» **Instruction**:
Put every line of the records below into a Markdown table with two columns, Row and Record line. Number the rows in order and leave out any blank lines.

» **Data shown**:

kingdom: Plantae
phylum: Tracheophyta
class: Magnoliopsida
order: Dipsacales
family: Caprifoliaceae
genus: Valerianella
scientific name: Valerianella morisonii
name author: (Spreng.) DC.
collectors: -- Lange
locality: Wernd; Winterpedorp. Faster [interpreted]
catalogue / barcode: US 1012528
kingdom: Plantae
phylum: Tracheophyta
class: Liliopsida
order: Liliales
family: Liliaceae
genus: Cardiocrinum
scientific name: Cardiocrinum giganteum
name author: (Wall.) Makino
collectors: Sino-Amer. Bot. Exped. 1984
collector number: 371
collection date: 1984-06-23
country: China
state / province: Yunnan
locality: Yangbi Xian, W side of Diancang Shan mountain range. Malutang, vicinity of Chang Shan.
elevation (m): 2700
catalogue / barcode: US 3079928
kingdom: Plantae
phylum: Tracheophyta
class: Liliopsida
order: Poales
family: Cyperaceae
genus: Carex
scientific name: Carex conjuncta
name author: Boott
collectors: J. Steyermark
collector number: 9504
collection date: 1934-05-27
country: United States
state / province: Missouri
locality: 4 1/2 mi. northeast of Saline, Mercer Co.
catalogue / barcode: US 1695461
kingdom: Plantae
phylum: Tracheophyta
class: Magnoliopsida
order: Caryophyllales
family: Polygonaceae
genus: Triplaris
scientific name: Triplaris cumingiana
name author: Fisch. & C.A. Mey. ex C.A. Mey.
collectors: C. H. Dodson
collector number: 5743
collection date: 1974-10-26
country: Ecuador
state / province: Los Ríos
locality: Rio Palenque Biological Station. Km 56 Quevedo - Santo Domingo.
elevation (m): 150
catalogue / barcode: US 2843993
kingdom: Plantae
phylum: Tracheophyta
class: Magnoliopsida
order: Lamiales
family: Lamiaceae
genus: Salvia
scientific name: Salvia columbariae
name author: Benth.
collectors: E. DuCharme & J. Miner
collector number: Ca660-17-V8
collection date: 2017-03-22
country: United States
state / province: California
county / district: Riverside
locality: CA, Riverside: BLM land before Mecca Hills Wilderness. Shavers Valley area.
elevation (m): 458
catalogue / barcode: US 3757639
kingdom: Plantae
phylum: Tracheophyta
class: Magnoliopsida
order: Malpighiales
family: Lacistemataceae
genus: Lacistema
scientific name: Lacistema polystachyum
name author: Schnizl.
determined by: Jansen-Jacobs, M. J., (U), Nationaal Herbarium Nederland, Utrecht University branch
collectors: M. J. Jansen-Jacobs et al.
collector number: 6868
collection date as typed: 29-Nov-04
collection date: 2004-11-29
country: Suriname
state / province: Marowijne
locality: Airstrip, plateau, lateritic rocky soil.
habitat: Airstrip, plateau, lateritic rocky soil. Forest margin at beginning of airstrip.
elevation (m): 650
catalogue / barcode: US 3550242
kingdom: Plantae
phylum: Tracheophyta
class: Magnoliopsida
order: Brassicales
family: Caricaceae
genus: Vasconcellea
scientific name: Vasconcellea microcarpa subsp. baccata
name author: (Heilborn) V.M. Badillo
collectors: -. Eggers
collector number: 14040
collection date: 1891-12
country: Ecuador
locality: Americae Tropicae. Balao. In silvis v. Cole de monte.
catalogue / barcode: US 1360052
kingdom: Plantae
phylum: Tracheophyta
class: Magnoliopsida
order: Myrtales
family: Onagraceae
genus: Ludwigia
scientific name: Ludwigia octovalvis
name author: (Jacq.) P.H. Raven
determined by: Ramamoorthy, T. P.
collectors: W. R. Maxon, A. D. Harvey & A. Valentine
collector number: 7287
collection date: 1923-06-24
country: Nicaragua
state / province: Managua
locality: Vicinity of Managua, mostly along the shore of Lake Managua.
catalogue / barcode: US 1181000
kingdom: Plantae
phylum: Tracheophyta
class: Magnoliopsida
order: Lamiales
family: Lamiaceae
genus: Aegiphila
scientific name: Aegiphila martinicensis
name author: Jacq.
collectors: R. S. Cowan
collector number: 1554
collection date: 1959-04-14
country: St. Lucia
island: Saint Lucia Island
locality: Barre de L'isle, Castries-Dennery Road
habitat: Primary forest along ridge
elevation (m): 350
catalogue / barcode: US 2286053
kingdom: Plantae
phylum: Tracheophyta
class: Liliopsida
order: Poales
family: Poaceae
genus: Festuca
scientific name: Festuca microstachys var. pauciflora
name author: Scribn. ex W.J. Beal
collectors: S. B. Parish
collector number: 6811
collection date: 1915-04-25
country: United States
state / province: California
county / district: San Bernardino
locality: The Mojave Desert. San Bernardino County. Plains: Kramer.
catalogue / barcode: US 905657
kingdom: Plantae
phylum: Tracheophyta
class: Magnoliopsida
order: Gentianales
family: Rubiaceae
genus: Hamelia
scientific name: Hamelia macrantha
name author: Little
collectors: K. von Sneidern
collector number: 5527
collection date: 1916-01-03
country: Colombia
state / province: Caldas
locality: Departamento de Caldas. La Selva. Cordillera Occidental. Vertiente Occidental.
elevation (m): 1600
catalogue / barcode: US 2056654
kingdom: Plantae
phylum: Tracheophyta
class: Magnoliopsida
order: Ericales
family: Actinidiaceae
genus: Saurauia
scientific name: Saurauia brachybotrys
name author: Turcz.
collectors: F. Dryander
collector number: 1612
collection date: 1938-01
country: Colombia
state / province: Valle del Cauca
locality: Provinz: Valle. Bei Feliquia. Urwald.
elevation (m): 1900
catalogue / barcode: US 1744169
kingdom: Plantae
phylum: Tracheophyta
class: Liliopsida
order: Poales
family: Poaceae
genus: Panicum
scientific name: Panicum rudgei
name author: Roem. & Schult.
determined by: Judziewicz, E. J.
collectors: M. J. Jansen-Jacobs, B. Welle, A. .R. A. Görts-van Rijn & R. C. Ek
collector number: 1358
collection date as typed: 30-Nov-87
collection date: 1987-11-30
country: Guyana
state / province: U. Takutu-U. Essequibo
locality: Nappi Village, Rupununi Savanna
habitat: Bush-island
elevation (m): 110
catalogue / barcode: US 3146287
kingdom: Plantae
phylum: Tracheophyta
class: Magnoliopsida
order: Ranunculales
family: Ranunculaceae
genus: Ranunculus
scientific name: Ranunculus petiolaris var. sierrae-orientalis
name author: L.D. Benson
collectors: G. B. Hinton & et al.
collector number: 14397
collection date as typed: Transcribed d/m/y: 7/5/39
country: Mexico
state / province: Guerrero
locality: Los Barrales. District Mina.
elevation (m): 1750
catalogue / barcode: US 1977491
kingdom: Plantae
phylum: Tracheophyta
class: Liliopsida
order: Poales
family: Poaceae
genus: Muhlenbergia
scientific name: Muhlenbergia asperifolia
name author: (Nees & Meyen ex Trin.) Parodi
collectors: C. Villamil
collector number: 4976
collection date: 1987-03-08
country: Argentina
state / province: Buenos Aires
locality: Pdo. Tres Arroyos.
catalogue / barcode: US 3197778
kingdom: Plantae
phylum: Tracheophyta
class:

» **Response**:
| Row | Record line |
|---|---|
| 1 | kingdom: Plantae |
| 2 | phylum: Tracheophyta |
| 3 | class: Magnoliopsida |
| 4 | order: Dipsacales |
| 5 | family: Caprifoliaceae |
| 6 | genus: Valerianella |
| 7 | scientific name: Valerianella morisonii |
| 8 | name author: (Spreng.) DC. |
| 9 | collectors: -- Lange |
| 10 | locality: Wernd; Winterpedorp. Faster [interpreted] |
| 11 | catalogue / barcode: US 1012528 |
| 12 | kingdom: Plantae |
| 13 | phylum: Tracheophyta |
| 14 | class: Liliopsida |
| 15 | order: Liliales |
| 16 | family: Liliaceae |
| 17 | genus: Cardiocrinum |
| 18 | scientific name: Cardiocrinum giganteum |
| 19 | name author: (Wall.) Makino |
| 20 | collectors: Sino-Amer. Bot. Exped. 1984 |
| 21 | collector number: 371 |
| 22 | collection date: 1984-06-23 |
| 23 | country: China |
| 24 | state / province: Yunnan |
| 25 | locality: Yangbi Xian, W side of Diancang Shan mountain range. Malutang, vicinity of Chang Shan. |
| 26 | elevation (m): 2700 |
| 27 | catalogue / barcode: US 3079928 |
| 28 | kingdom: Plantae |
| 29 | phylum: Tracheophyta |
| 30 | class: Liliopsida |
| 31 | order: Poales |
| 32 | family: Cyperaceae |
| 33 | genus: Carex |
| 34 | scientific name: Carex conjuncta |
| 35 | name author: Boott |
| 36 | collectors: J. Steyermark |
| 37 | collector number: 9504 |
| 38 | collection date: 1934-05-27 |
| 39 | country: United States |
| 40 | state / province: Missouri |
| 41 | locality: 4 1/2 mi. northeast of Saline, Mercer Co. |
| 42 | catalogue / barcode: US 1695461 |
| 43 | kingdom: Plantae |
| 44 | phylum: Tracheophyta |
| 45 | class: Magnoliopsida |
| 46 | order: Caryophyllales |
| 47 | family: Polygonaceae |
| 48 | genus: Triplaris |
| 49 | scientific name: Triplaris cumingiana |
| 50 | name author: Fisch. & C.A. Mey. ex C.A. Mey. |
| 51 | collectors: C. H. Dodson |
| 52 | collector number: 5743 |
| 53 | collection date: 1974-10-26 |
| 54 | country: Ecuador |
| 55 | state / province: Los Ríos |
| 56 | locality: Rio Palenque Biological Station. Km 56 Quevedo - Santo Domingo. |
| 57 | elevation (m): 150 |
| 58 | catalogue / barcode: US 2843993 |
| 59 | kingdom: Plantae |
| 60 | phylum: Tracheophyta |
| 61 | class: Magnoliopsida |
| 62 | order: Lamiales |
| 63 | family: Lamiaceae |
| 64 | genus: Salvia |
| 65 | scientific name: Salvia columbariae |
| 66 | name author: Benth. |
| 67 | collectors: E. DuCharme & J. Miner |
| 68 | collector number: Ca660-17-V8 |
| 69 | collection date: 2017-03-22 |
| 70 | country: United States |
| 71 | state / province: California |
| 72 | county / district: Riverside |
| 73 | locality: CA, Riverside: BLM land before Mecca Hills Wilderness. Shavers Valley area. |
| 74 | elevation (m): 458 |
| 75 | catalogue / barcode: US 3757639 |
| 76 | kingdom: Plantae |
| 77 | phylum: Tracheophyta |
| 78 | class: Magnoliopsida |
| 79 | order: Malpighiales |
| 80 | family: Lacistemataceae |
| 81 | genus: Lacistema |
| 82 | scientific name: Lacistema polystachyum |
| 83 | name author: Schnizl. |
| 84 | determined by: Jansen-Jacobs, M. J., (U), Nationaal Herbarium Nederland, Utrecht University branch |
| 85 | collectors: M. J. Jansen-Jacobs et al. |
| 86 | collector number: 6868 |
| 87 | collection date as typed: 29-Nov-04 |
| 88 | collection date: 2004-11-29 |
| 89 | country: Suriname |
| 90 | state / province: Marowijne |
| 91 | locality: Airstrip, plateau, lateritic rocky soil. |
| 92 | habitat: Airstrip, plateau, lateritic rocky soil. Forest margin at beginning of airstrip. |
| 93 | elevation (m): 650 |
| 94 | catalogue / barcode: US 3550242 |
| 95 | kingdom: Plantae |
| 96 | phylum: Tracheophyta |
| 97 | class: Magnoliopsida |
| 98 | order: Brassicales |
| 99 | family: Caricaceae |
| 100 | genus: Vasconcellea |
| 101 | scientific name: Vasconcellea microcarpa subsp. baccata |
| 102 | name author: (Heilborn) V.M. Badillo |
| 103 | collectors: -. Eggers |
| 104 | collector number: 14040 |
| 105 | collection date: 1891-12 |
| 106 | country: Ecuador |
| 107 | locality: Americae Tropicae. Balao. In silvis v. Cole de monte. |
| 108 | catalogue / barcode: US 1360052 |
| 109 | kingdom: Plantae |
| 110 | phylum: Tracheophyta |
| 111 | class: Magnoliopsida |
| 112 | order: Myrtales |
| 113 | family: Onagraceae |
| 114 | genus: Ludwigia |
| 115 | scientific name: Ludwigia octovalvis |
| 116 | name author: (Jacq.) P.H. Raven |
| 117 | determined by: Ramamoorthy, T. P. |
| 118 | collectors: W. R. Maxon, A. D. Harvey & A. Valentine |
| 119 | collector number: 7287 |
| 120 | collection date: 1923-06-24 |
| 121 | country: Nicaragua |
| 122 | state / province: Managua |
| 123 | locality: Vicinity of Managua, mostly along the shore of Lake Managua. |
| 124 | catalogue / barcode: US 1181000 |
| 125 | kingdom: Plantae |
| 126 | phylum: Tracheophyta |
| 127 | class: Magnoliopsida |
| 128 | order: Lamiales |
| 129 | family: Lamiaceae |
| 130 | genus: Aegiphila |
| 131 | scientific name: Aegiphila martinicensis |
| 132 | name author: Jacq. |
| 133 | collectors: R. S. Cowan |
| 134 | collector number: 1554 |
| 135 | collection date: 1959-04-14 |
| 136 | country: St. Lucia |
| 137 | island: Saint Lucia Island |
| 138 | locality: Barre de L'isle, Castries-Dennery Road |
| 139 | habitat: Primary forest along ridge |
| 140 | elevation (m): 350 |
| 141 | catalogue / barcode: US 2286053 |
| 142 | kingdom: Plantae |
| 143 | phylum: Tracheophyta |
| 144 | class: Liliopsida |
| 145 | order: Poales |
| 146 | family: Poaceae |
| 147 | genus: Festuca |
| 148 | scientific name: Festuca microstachys var. pauciflora |
| 149 | name author: Scribn. ex W.J. Beal |
| 150 | collectors: S. B. Parish |
| 151 | collector number: 6811 |
| 152 | collection date: 1915-04-25 |
| 153 | country: United States |
| 154 | state / province: California |
| 155 | county / district: San Bernardino |
| 156 | locality: The Mojave Desert. San Bernardino County. Plains: Kramer. |
| 157 | catalogue / barcode: US 905657 |
| 158 | kingdom: Plantae |
| 159 | phylum: Tracheophyta |
| 160 | class: Magnoliopsida |
| 161 | order: Gentianales |
| 162 | family: Rubiaceae |
| 163 | genus: Hamelia |
| 164 | scientific name: Hamelia macrantha |
| 165 | name author: Little |
| 166 | collectors: K. von Sneidern |
| 167 | collector number: 5527 |
| 168 | collection date: 1916-01-03 |
| 169 | country: Colombia |
| 170 | state / province: Caldas |
| 171 | locality: Departamento de Caldas. La Selva. Cordillera Occidental. Vertiente Occidental. |
| 172 | elevation (m): 1600 |
| 173 | catalogue / barcode: US 2056654 |
| 174 | kingdom: Plantae |
| 175 | phylum: Tracheophyta |
| 176 | class: Magnoliopsida |
| 177 | order: Ericales |
| 178 | family: Actinidiaceae |
| 179 | genus: Saurauia |
| 180 | scientific name: Saurauia brachybotrys |
| 181 | name author: Turcz. |
| 182 | collectors: F. Dryander |
| 183 | collector number: 1612 |
| 184 | collection date: 1938-01 |
| 185 | country: Colombia |
| 186 | state / province: Valle del Cauca |
| 187 | locality: Provinz: Valle. Bei Feliquia. Urwald. |
| 188 | elevation (m): 1900 |
| 189 | catalogue / barcode: US 1744169 |
| 190 | kingdom: Plantae |
| 191 | phylum: Tracheophyta |
| 192 | class: Liliopsida |
| 193 | order: Poales |
| 194 | family: Poaceae |
| 195 | genus: Panicum |
| 196 | scientific name: Panicum rudgei |
| 197 | name author: Roem. & Schult. |
| 198 | determined by: Judziewicz, E. J. |
| 199 | collectors: M. J. Jansen-Jacobs, B. Welle, A. .R. A. Görts-van Rijn & R. C. Ek |
| 200 | collector number: 1358 |
| 201 | collection date as typed: 30-Nov-87 |
| 202 | collection date: 1987-11-30 |
| 203 | country: Guyana |
| 204 | state / province: U. Takutu-U. Essequibo |
| 205 | locality: Nappi Village, Rupununi Savanna |
| 206 | habitat: Bush-island |
| 207 | elevation (m): 110 |
| 208 | catalogue / barcode: US 3146287 |
| 209 | kingdom: Plantae |
| 210 | phylum: Tracheophyta |
| 211 | class: Magnoliopsida |
| 212 | order: Ranunculales |
| 213 | family: Ranunculaceae |
| 214 | genus: Ranunculus |
| 215 | scientific name: Ranunculus petiolaris var. sierrae-orientalis |
| 216 | name author: L.D. Benson |
| 217 | collectors: G. B. Hinton & et al. |
| 218 | collector number: 14397 |
| 219 | collection date as typed: Transcribed d/m/y: 7/5/39 |
| 220 | country: Mexico |
| 221 | state / province: Guerrero |
| 222 | locality: Los Barrales. District Mina. |
| 223 | elevation (m): 1750 |
| 224 | catalogue / barcode: US 1977491 |
| 225 | kingdom: Plantae |
| 226 | phylum: Tracheophyta |
| 227 | class: Liliopsida |
| 228 | order: Poales |
| 229 | family: Poaceae |
| 230 | genus: Muhlenbergia |
| 231 | scientific name: Muhlenbergia asperifolia |
| 232 | name author: (Nees & Meyen ex Trin.) Parodi |
| 233 | collectors: C. Villamil |
| 234 | collector number: 4976 |
| 235 | collection date: 1987-03-08 |
| 236 | country: Argentina |
| 237 | state / province: Buenos Aires |
| 238 | locality: Pdo. Tres Arroyos. |
| 239 | catalogue / barcode: US 3197778 |
| 240 | kingdom: Plantae |
| 241 | phylum: Tracheophyta |
| 242 | class: |